A Vow of Love and Vengeance
Page 3
“How is she?” a low voice asked, a voice I recognized all too well—Gio.
In my periphery, I saw Renzo get up and shake his head. “No better.”
“Give me a moment.”
More footsteps before the door clicked shut again and tension descended over the room. It was the feeling I got when he was watching me, a shiver of awareness snaking down my spine.
“Emilia.” He rounded the bed and dropped to a crouch in front of me. His hair was damp from a shower, his usual black suit in place. A day’s worth of stubble covered his jaw, making him look even more dangerous than normal, and it was the only indicator that he was anything less than perfectly in control. That scrutinizing gaze swept over me like he could see the wounds I’d carved on my soul and was offended by them. “Get up.”
I hadn’t seen him in days, and that was all he had to say?
His lips twitched in a shadow of a smile when I glared at him. “Glad to see there’s still some fight left in you, princess.”
In the next breath, I was wrenched from the bed and into his arms. “What are you doing?” My voice was croaky from disuse. I would have struggled against him, but honestly, I didn’t have the energy.
“It’s been three days.” He marched me to the bathroom.
“I don’t want—”
“I don’t care what you want, Emilia. You aren’t responding to Renzo, so now you get me.” He put me down on the vanity, and I shivered when the cold marble met the bare skin of my thighs. “Your father is dead. You killed him.” His words were like a pickax to the raw wound in my chest.
All that festering ugliness rose from where it lingered just beneath the surface, breaking through my blissful numbness and drowning me, sucking me into its dark depths.

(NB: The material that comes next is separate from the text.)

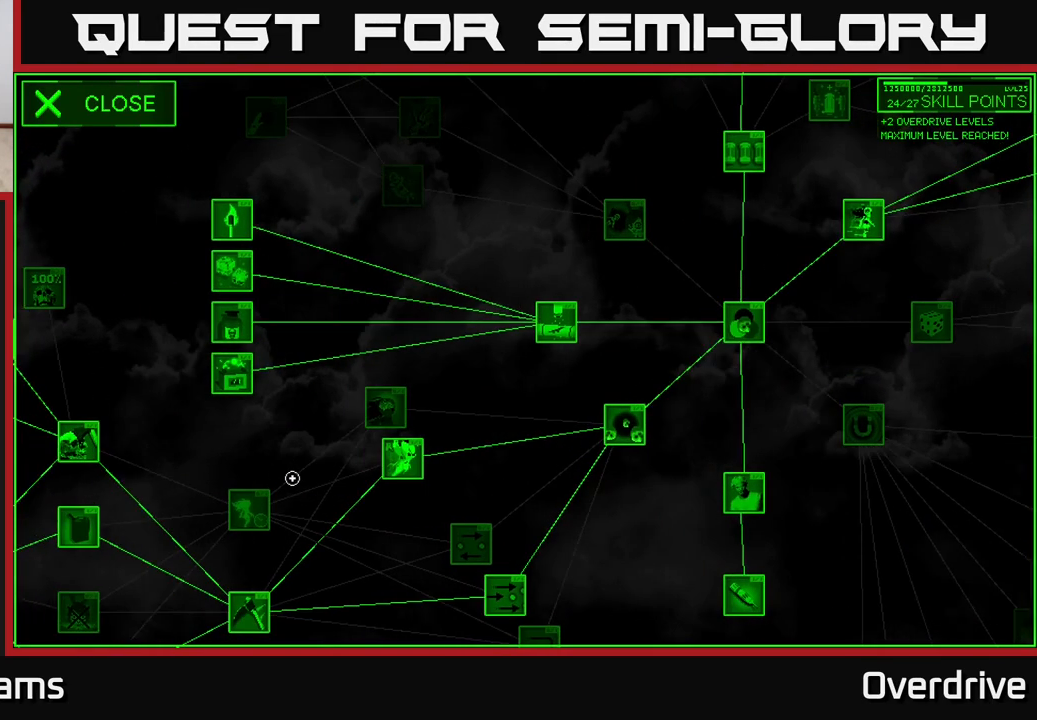
{"buttons": [], "left_stick": "down", "right_stick": "down-left", "events": [[17, "left_stick", "center"], [283, "left_stick", "down"], [467, "right_stick", "down-left"]]}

“Do not move.” He stepped back and cut on the water for the shower. Then came back and pushed between my legs. “I’m not going to let you break over that man.”
He couldn’t control this. I was breaking, and in a fucked up way, I was glad of it because if I didn’t… if I just carried on after what I had done, that would truly make me a monster, wouldn’t it? It would make me like them. Sergio and Matteo, and Gio… numb to death.
He gripped the hem of his oversized shirt I wore and pulled it over my head before tossing it onto the floor. Fingers trailed my cheek reverently, lifting my gaze to his. Right then, he looked at me like he’d burn the entire world around us if the flames would chase the darkness from my mind.
I felt like an exposed nerve under his scrutiny, like he could see every tainted inch of me, and I hated it. I needed to say something, anything, to stop him from looking at me like I was some broken little doll.
“I don’t regret it.” Lie, lie, lie.
I didn’t regret that my dad was dead. I regretted that I’d been the one to do it. I felt pity for the naïve little girl who had loved her father, who wanted to be loved, and then just wanted to be free and was now covered in mafia blood.
Gio touched his forehead to mine. His breath washed over my face, and I inhaled the mint-tinged scent of it as though he were breathing oxygen into my starved lungs. “Tell me why you did it, piccola.”
When I tried to pull away, he wouldn’t let me, his fingers knotting in my hair and pinning me in place. I didn’t want to talk about it.
He tugged my head back, and when he forced me to look at him, I almost flinched from the ice in his eyes. Gone was the man who had held me on so many nights, and in his place was a mafia boss who was done waiting for answers. “You will tell me why you slipped from my bed, shot one of my men, then left yourself unprotected while you crossed New York and walked into a hotel full of Outfit men. Alone.” Each word grew more strained, his anger a rolling wave he’d clearly gone to great efforts to conceal until now. His hand slipped from my hair to my throat, fingers flexing against my skin in warning.
“I don’t want to talk about it,” I whispered.
His grip tightened, and I relished in it. Wanted him to squeeze a little harder, to hurt me. To punish me. His gaze searched mine like he could see every deep, dark secret swimming through my head. “That’s where you’re at, huh? You want me to break you?” His lips twisted into a sinister smile. “Do you feel bad for murdering your father, Emilia?”
The figurative knife I’d buried in my own gut twisted, stealing the air from my lungs.